[The problem] Only some lines are wanted. Transcribe, exactly, the lines below from the line with "experiência de navegação" up to and including the line with "Ver mais detalhes".

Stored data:
○ ○ ○ ○ ○

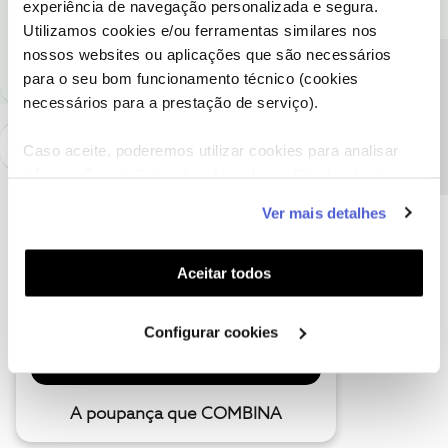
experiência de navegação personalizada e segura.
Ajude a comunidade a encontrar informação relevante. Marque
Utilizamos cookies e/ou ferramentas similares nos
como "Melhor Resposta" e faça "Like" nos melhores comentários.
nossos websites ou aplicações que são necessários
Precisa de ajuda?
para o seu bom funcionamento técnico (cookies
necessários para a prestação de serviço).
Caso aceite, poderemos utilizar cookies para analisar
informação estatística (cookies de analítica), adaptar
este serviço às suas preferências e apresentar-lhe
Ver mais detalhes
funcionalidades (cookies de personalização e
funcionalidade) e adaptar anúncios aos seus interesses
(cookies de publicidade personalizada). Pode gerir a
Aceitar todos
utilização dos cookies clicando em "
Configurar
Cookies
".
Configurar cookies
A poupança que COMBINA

○ ○ ○ ○ ○

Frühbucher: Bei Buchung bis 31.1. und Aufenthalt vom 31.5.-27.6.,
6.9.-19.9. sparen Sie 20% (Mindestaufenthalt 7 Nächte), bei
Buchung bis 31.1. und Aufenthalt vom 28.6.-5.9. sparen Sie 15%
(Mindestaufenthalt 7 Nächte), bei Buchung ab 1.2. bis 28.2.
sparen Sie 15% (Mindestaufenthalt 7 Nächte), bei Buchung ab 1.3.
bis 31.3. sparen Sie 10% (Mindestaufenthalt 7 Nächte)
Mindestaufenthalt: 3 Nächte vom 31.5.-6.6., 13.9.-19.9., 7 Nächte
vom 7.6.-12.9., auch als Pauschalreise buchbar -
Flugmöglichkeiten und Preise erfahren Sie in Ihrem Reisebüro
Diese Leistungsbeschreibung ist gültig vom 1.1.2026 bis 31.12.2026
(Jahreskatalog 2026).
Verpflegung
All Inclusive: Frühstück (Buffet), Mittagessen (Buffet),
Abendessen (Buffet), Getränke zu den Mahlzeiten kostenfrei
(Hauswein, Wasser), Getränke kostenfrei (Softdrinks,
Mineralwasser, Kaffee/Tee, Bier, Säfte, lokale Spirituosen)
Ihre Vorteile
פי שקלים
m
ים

○ ○ ○ ○ ○

[Exercise response]
experiência de navegação personalizada e segura.
Ajude a comunidade a encontrar informação relevante. Marque
Utilizamos cookies e/ou ferramentas similares nos
como "Melhor Resposta" e faça "Like" nos melhores comentários.
nossos websites ou aplicações que são necessários
Precisa de ajuda?
para o seu bom funcionamento técnico (cookies
necessários para a prestação de serviço).
Caso aceite, poderemos utilizar cookies para analisar
informação estatística (cookies de analítica), adaptar
este serviço às suas preferências e apresentar-lhe
Ver mais detalhes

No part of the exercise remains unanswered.